Deuxièmement, de nouvelles mesures doivent être prises en charge pour suivre le cheminement du gris au vert des entreprises. Par exemple, Richard Manley de CPP Investments a proposé une méthodologie intrigante pour évaluer la capacité d’une entreprise à réduire ses émissions. En cartographiant ce qui est prévu aujourd’hui, demain et dans le futur, les investisseurs pourraient tester la solidité des engagements de décarbonisation des entreprises – ou choisir de privilégier une entreprise ayant une capacité de réduction plus élevée par rapport à son industrie.

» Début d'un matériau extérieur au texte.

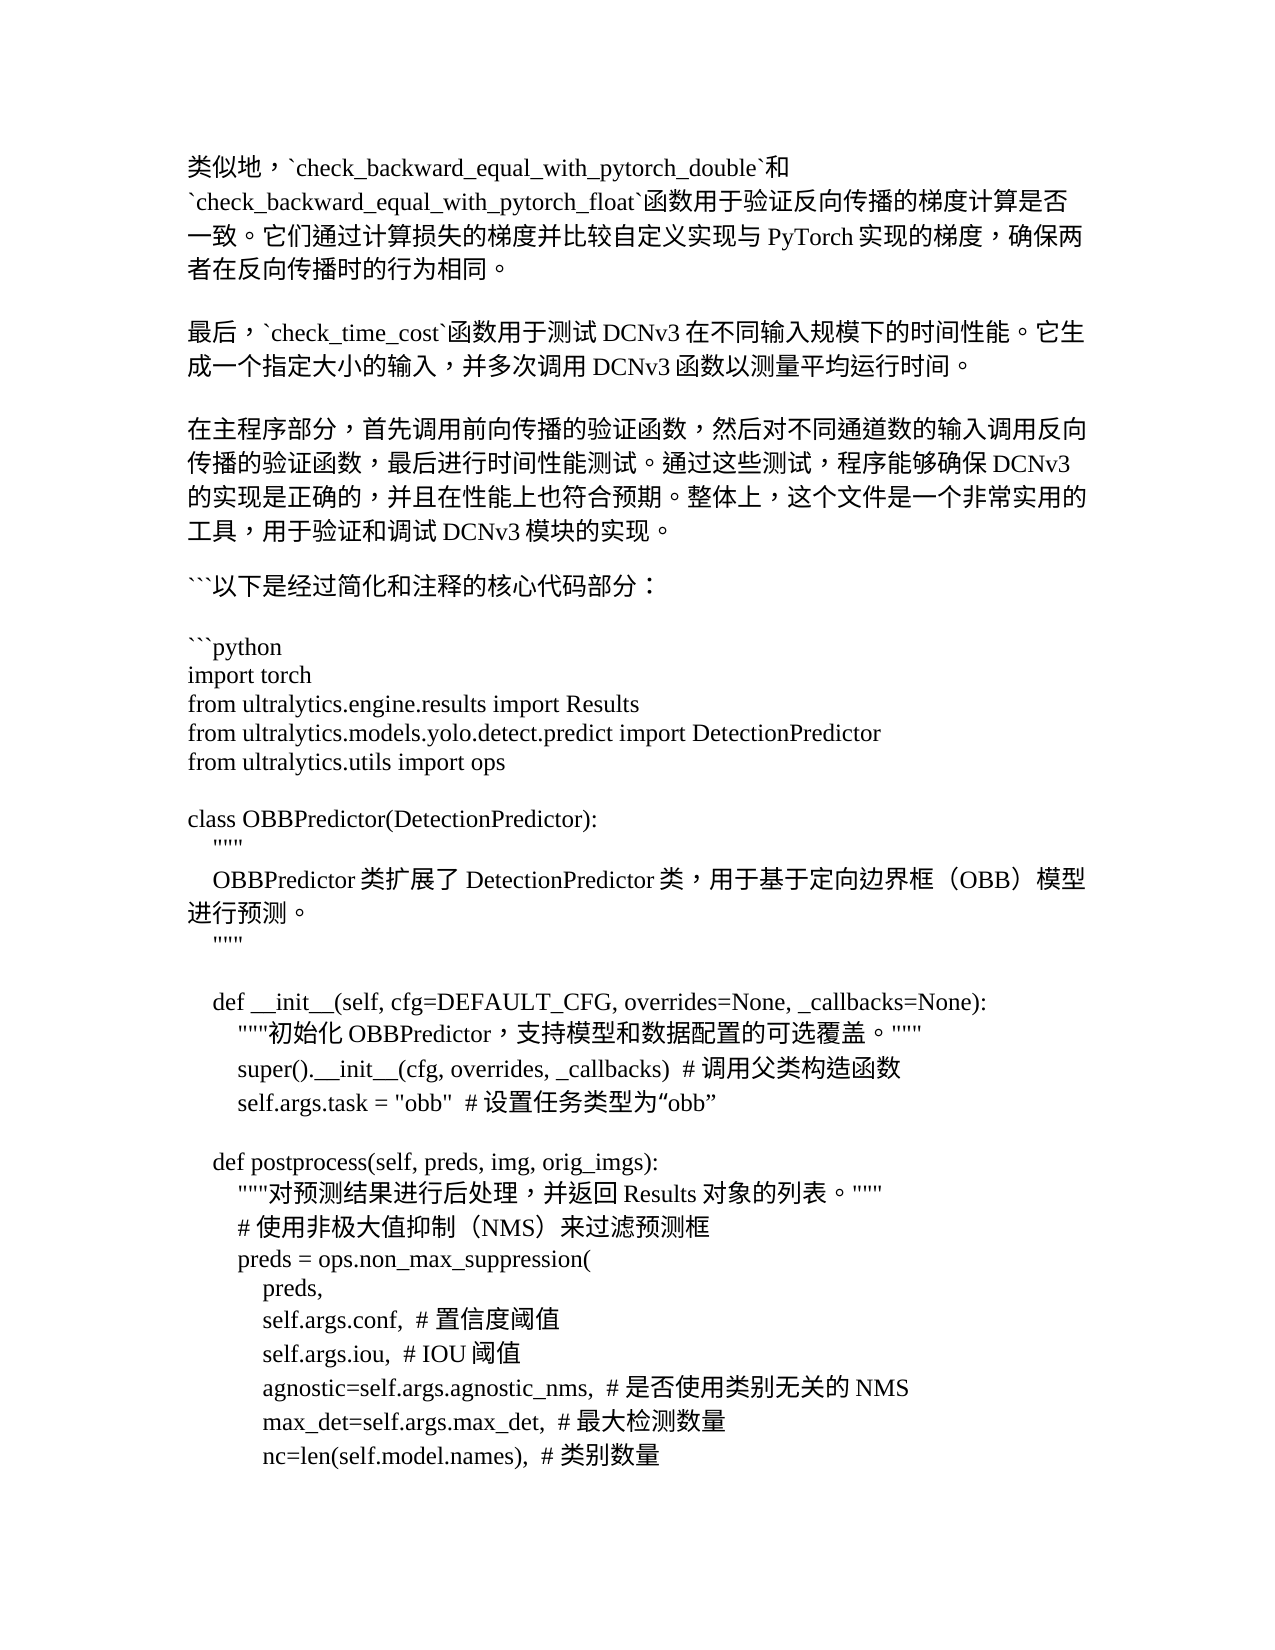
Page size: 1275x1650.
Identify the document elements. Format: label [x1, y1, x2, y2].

text [187, 569, 1087, 1472]
text [187, 150, 1087, 548]
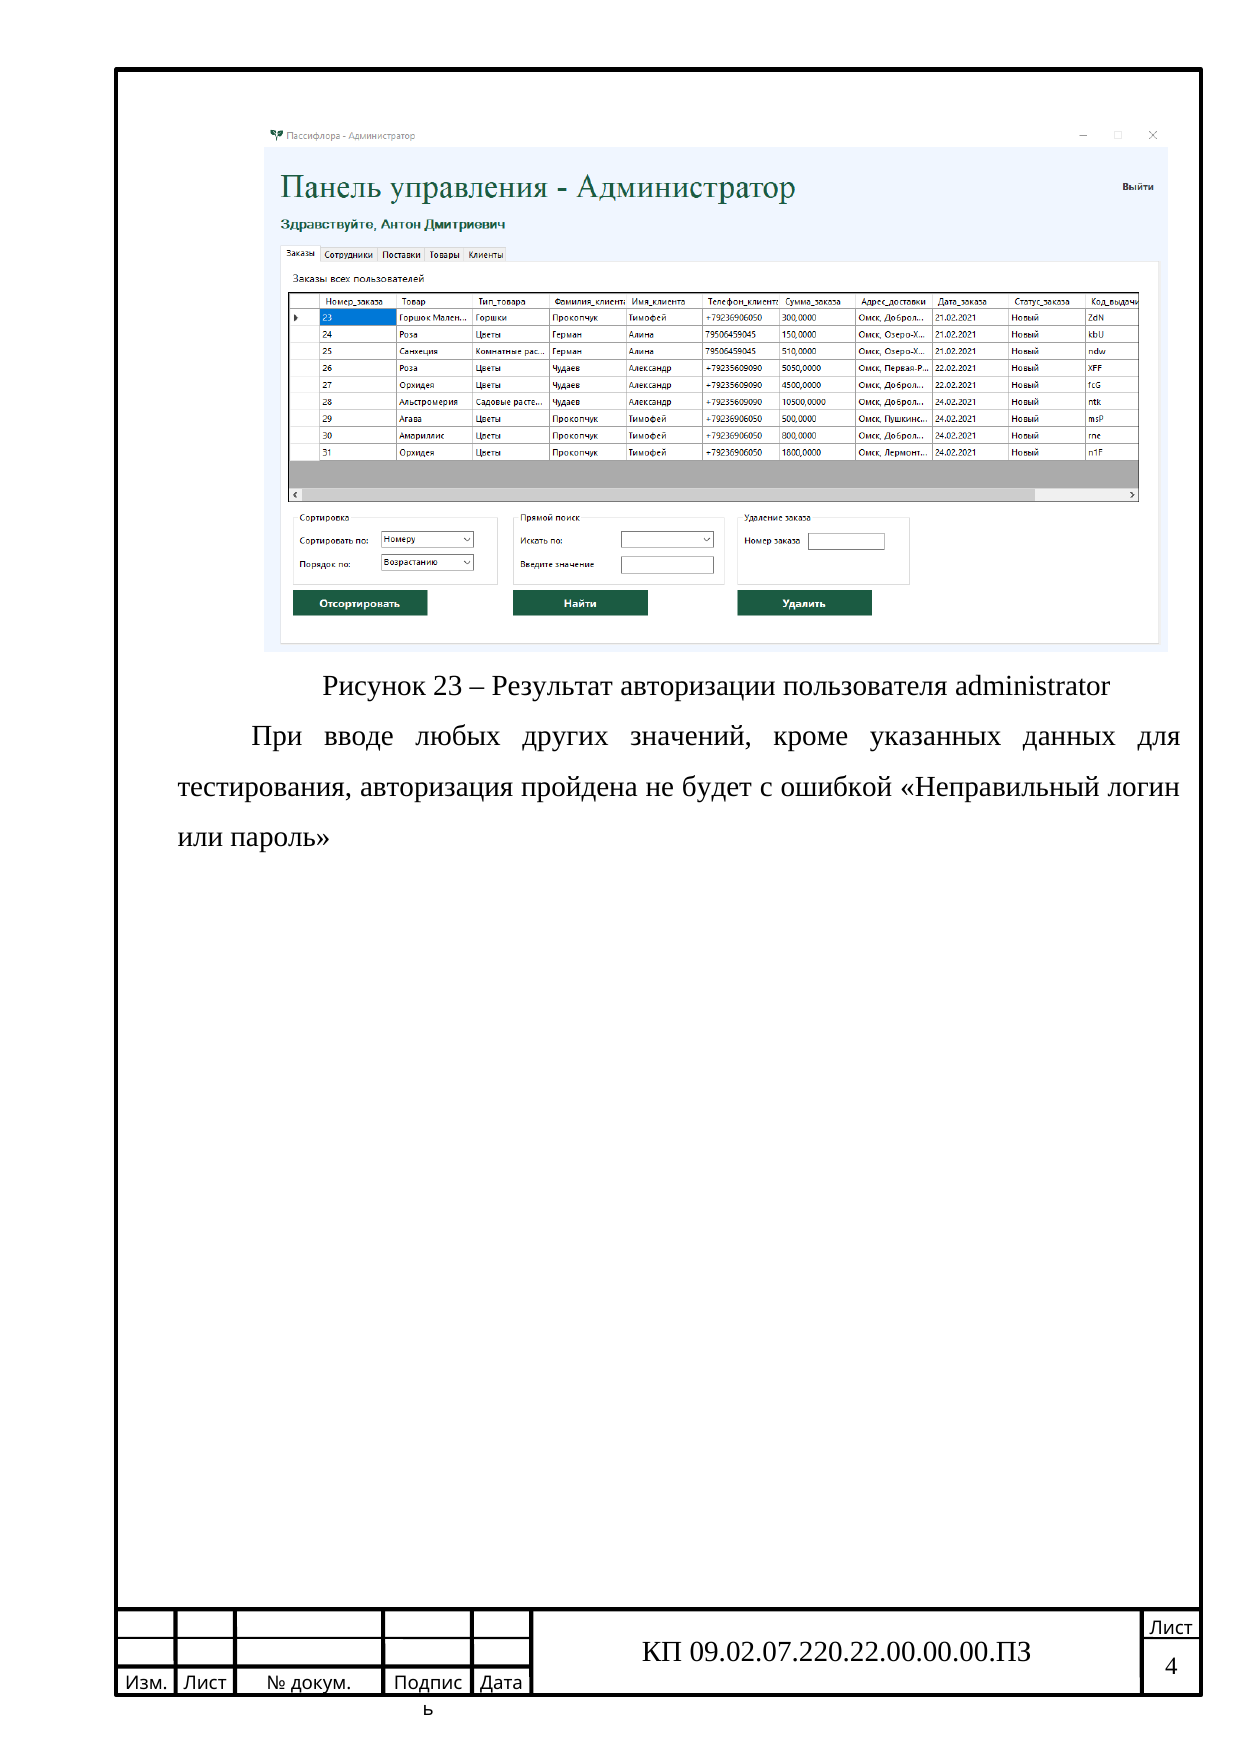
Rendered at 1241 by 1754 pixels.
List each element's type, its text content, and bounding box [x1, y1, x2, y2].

picture [264, 124, 1168, 652]
text Рисунок 23 – Результат авторизации пользователя administrator [177, 668, 1181, 702]
text При вводе любых других значений, кроме указанных данных для тестирования, авторизация пройдена не будет с ошибкой «Неправильный логин или пароль» [177, 718, 1181, 853]
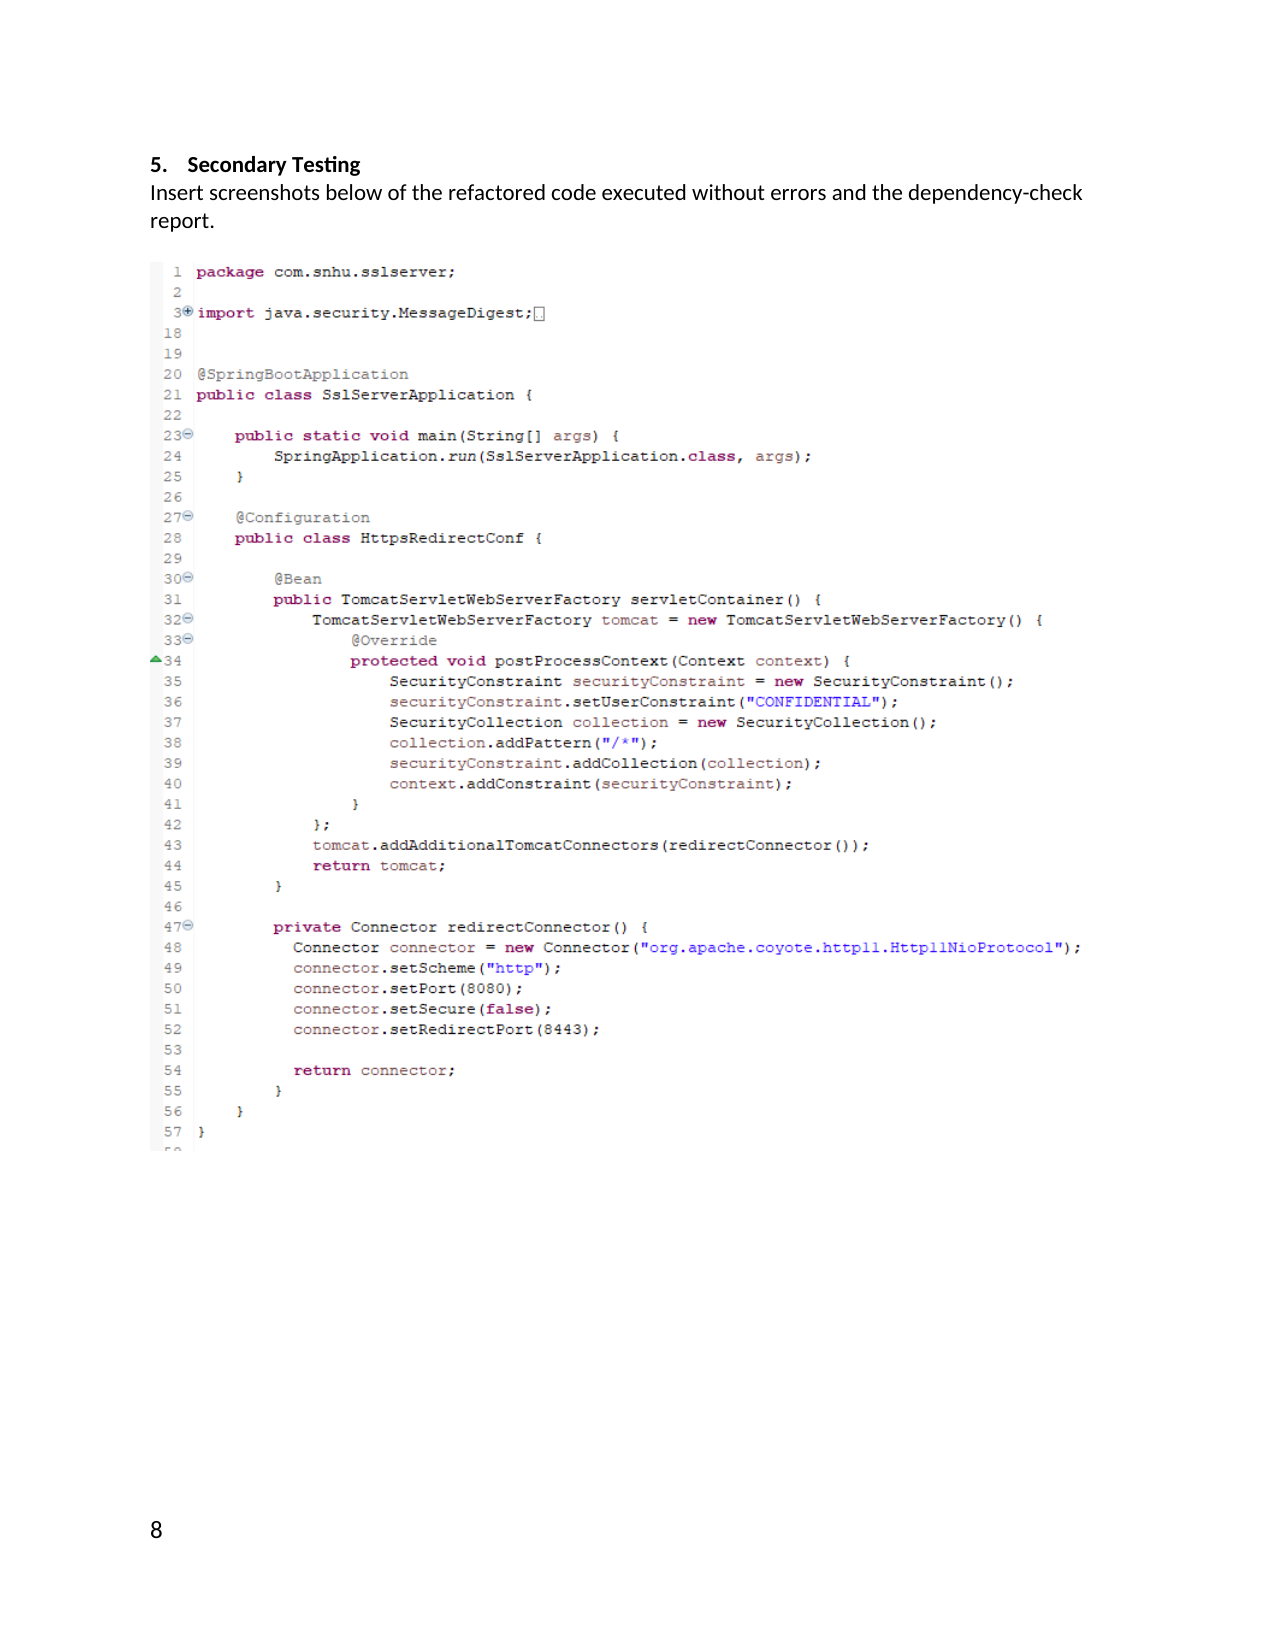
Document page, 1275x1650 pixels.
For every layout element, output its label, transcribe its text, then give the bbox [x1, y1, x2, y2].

subtitle Secondary Testing [150, 150, 1125, 178]
picture [150, 262, 1125, 1151]
text Insert screenshots below of the refactored code executed without errors and the dependency-check report. [150, 178, 1125, 234]
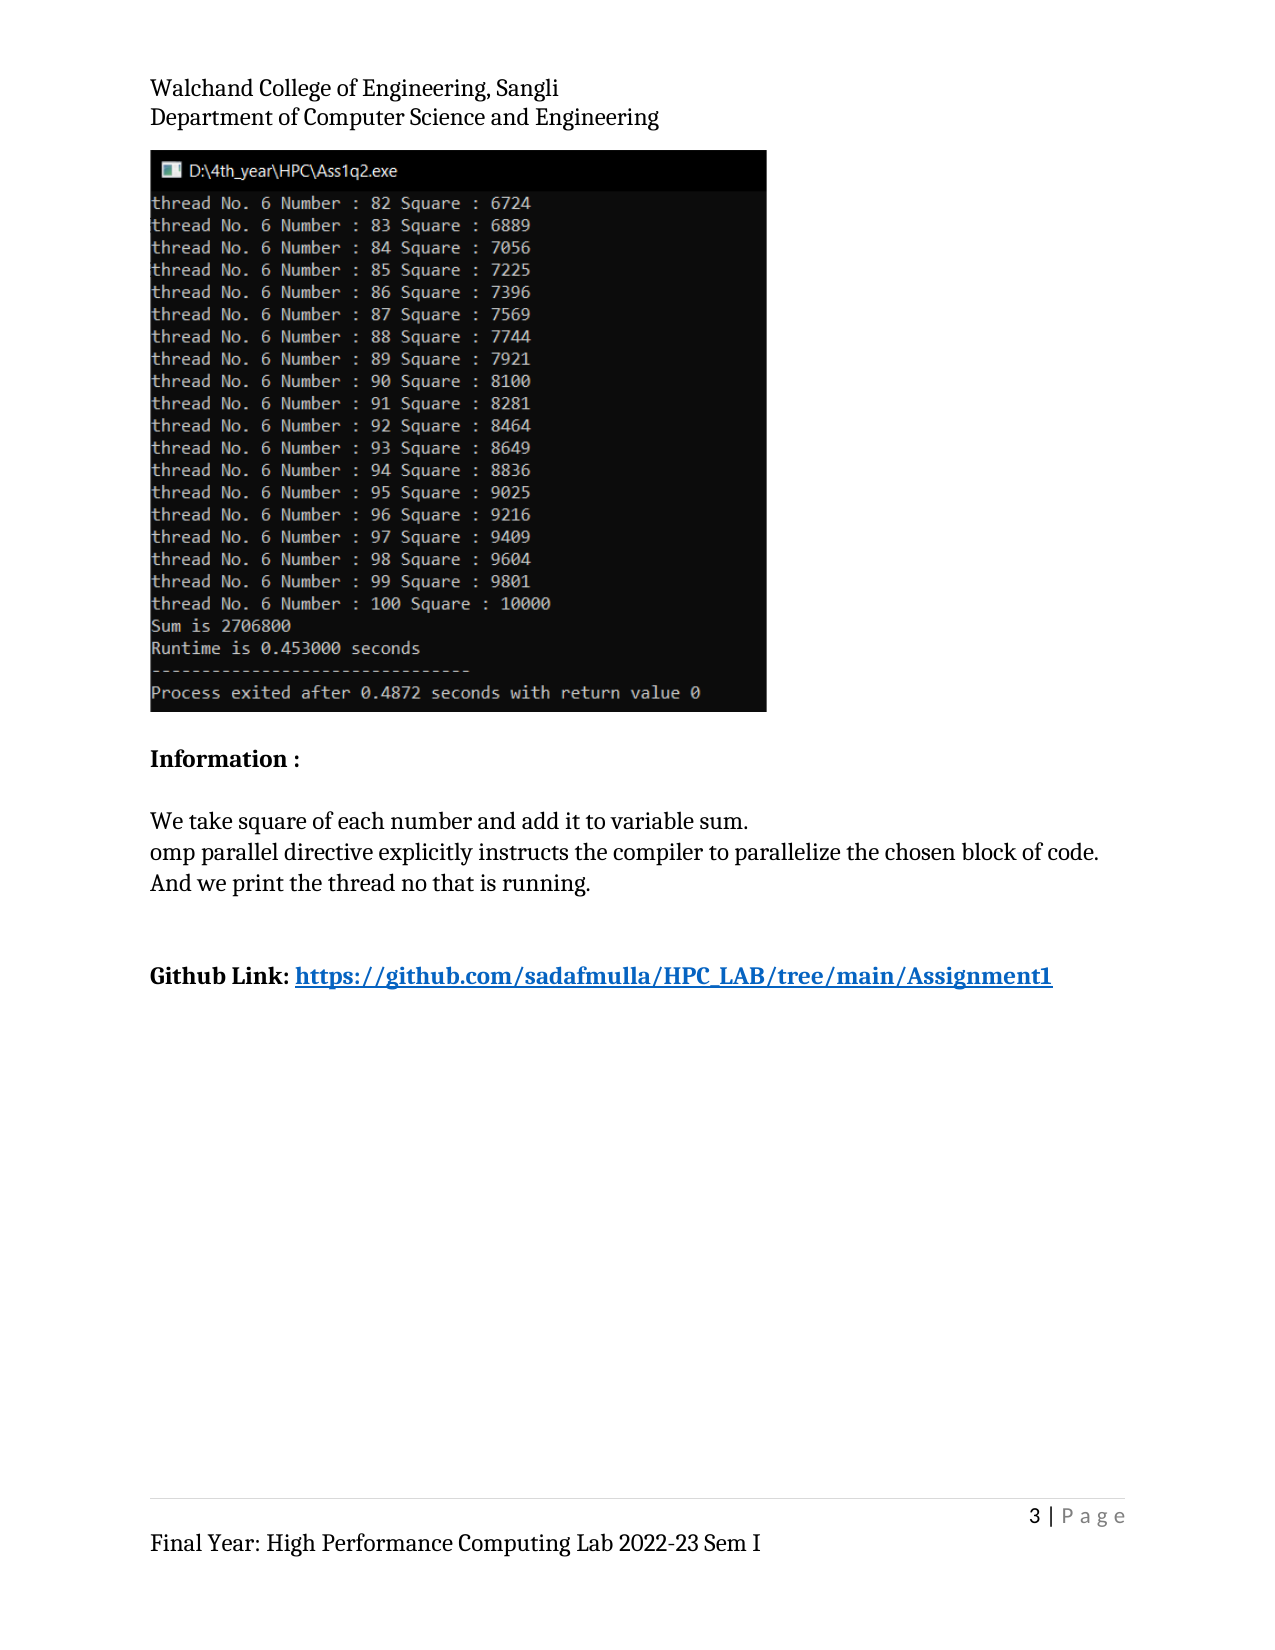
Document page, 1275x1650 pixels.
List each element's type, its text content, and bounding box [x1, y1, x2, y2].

Troisièmement, les décideurs politiques et les investisseurs doivent être ouverts à une gamme de cadres d’investissement pour évaluer un parcours complexe et cahoteux. Un modèle intrigant est la Fondation Soros qui applique des remises et des primes pour refléter les émissions futures et les lacunes dans les données à investir autour de la transition.

Un axiome de l’investissement est de se méfier des risques réglementaires après les chocs, comme l’ont une fois de plus montré les récentes taxes exceptionnelles. Les changements politiques nécessaires pour aborder la transition énergétique prendront de nombreuses années, seront coûteux et feront des gagnants et des perdants. Mais, pour que l’Europe puisse traverser la crise de l’énergie, il est essentiel qu’elle s’éloigne d’une approche unique et adopte un cadre financier kaki.